Provided records ::
--------

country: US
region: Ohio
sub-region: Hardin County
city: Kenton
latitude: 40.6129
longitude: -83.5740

--------

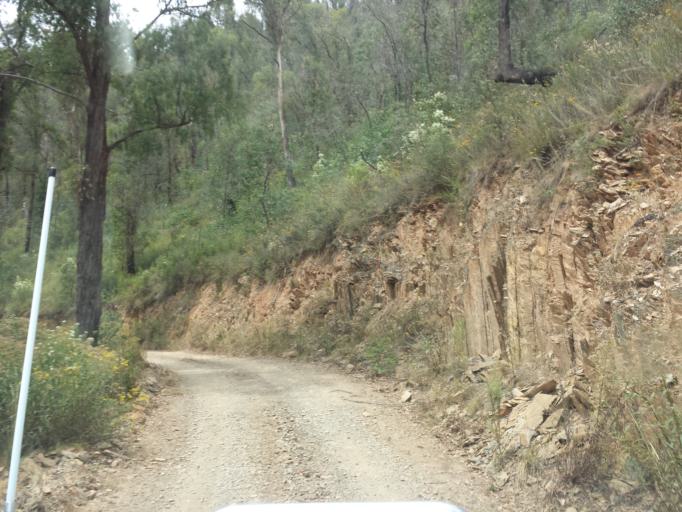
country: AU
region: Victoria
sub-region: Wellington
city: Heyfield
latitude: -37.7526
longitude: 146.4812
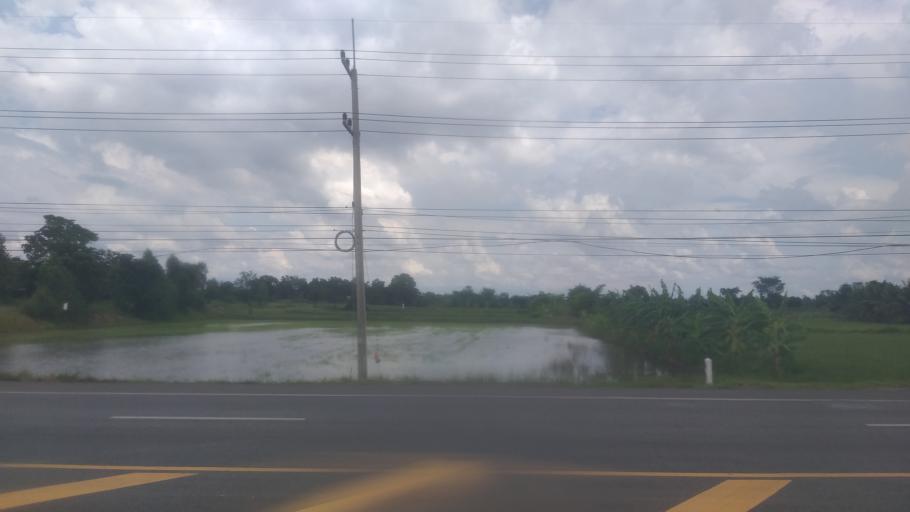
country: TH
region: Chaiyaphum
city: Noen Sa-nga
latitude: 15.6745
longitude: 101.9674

--------

Exercise :: Which lines of the data above contain the string "region"? Show each one, copied in full.

Answer for the task ::
region: Ohio
sub-region: Hardin County
region: Victoria
sub-region: Wellington
region: Chaiyaphum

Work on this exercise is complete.